Our lady cat also had kittens, and they’re starting to be fun. (Also, now I truly understand the expression “herding cats.” They’re impossible to keep in one place.)
They wrestle, play with strings, jump on each other, hide behind things and peek out, and are 100% inquisitive 100% of the time.
Last week I brought them all outside to play. They liked it for a while, but then the orange boy kitty started to get nervous and cry. The momma cat, at this point taking her parenting duties with a very hands-off approach, was nowhere to be found. But as soon as the baby started crying, it took less than 30 seconds for her to come racing out of her hiding spot. She hurried over to the orange fur ball and started licking his head.
He stopped crying and in less than a minute, he was playing again, content to know that his mother was there to take care of him.
Sometimes, all it takes is the comfort of presence.
Curtis (he’s very wonderful) and I also spent some time with my sister’s family. My nephew, almost two, is a typical almost two-year-old, and sometimes gets upset about things. One morning, I was sitting with his parents and he was playing in the other room. After a while, he came running down the hallway, bottom lip sticking out and tears in his eyes.

========================

Write the next few sentences of the personal essay about the kittens and the crying nephew, picking up right after its final line.

========================

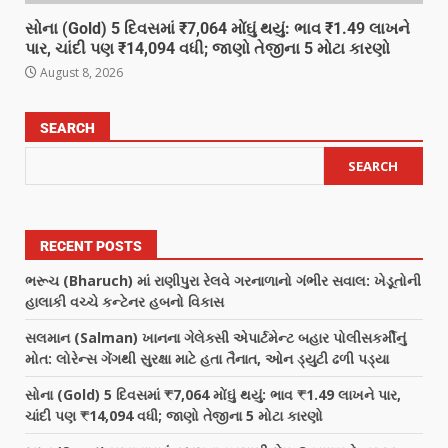
સોના (Gold) 5 દિવસમાં ₹7,064 મોંઘું થયું: ભાવ ₹1.49 લાખને
પાર, ચાંદી પણ ₹14,094 વધી; જાણો તેજીના 5 મોટા કારણો
August 8, 2026
SEARCH
SEARCH
RECENT POSTS
ભરૂચ (Bharuch) માં રાણીપુરા રેલવે ગરનાળાનો ગંભીર સવાલ: ખેડૂતોની
હાલાકી વચ્ચે કન્ટેનર હબનો વિકાસ
સલમાન (Salman) ખાનના ગેલેક્સી એપાર્ટમેન્ટ બહાર પોલીસકર્મીનું
મોત: લોરેન્સ ગેંગથી સુરક્ષા માટે હતા તૈનાત, ઓન ડ્યુટી ઢળી પડ્યા
સોના (Gold) 5 દિવસમાં ₹7,064 મોંઘું થયું: ભાવ ₹1.49 લાખને પાર,
ચાંદી પણ ₹14,094 વધી; જાણો તેજીના 5 મોટા કારણો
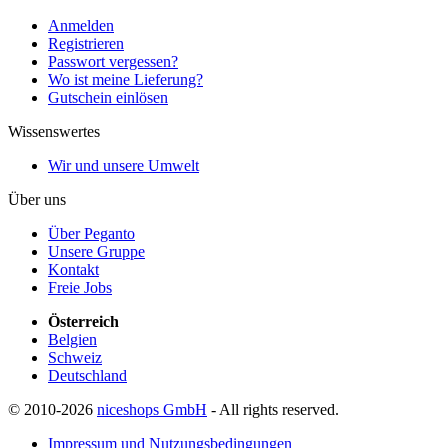
Anmelden
Registrieren
Passwort vergessen?
Wo ist meine Lieferung?
Gutschein einlösen
Wissenswertes
Wir und unsere Umwelt
Über uns
Über Peganto
Unsere Gruppe
Kontakt
Freie Jobs
Österreich
Belgien
Schweiz
Deutschland
© 2010-2026
niceshops GmbH
- All rights reserved.
Impressum und Nutzungsbedingungen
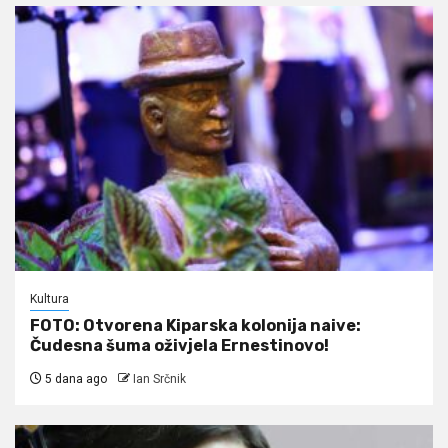
Kultura
FOTO: Otvorena Kiparska kolonija naive:
Čudesna šuma oživjela Ernestinovo!
5 dana ago
Ian Srčnik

========================

REPLY
He went directly to his dad, threw his arms around him, and hugged him. My brother-in-law hugged him back.
As soon as the hug was over, the toddler turned around and left, fully consoled. As he left, my brother-in-law said,
“Did you just need a hug?”
The little boy shrugged, his customary action for “Yes.”
Sometimes, all it takes is a hug.
There are a lot of things going on in the world today, and there are a lot of hurting people. Sometimes, the best thing to do is just be with them. Listen. Learn. Offer the comfort of presence. And sometimes, the best thing to offer is a hug that says, “I’m here for you. I care. I’m sorry for what you’re going through.”
Neither action can fix everything, but both can certainly start to mend burnt bridges.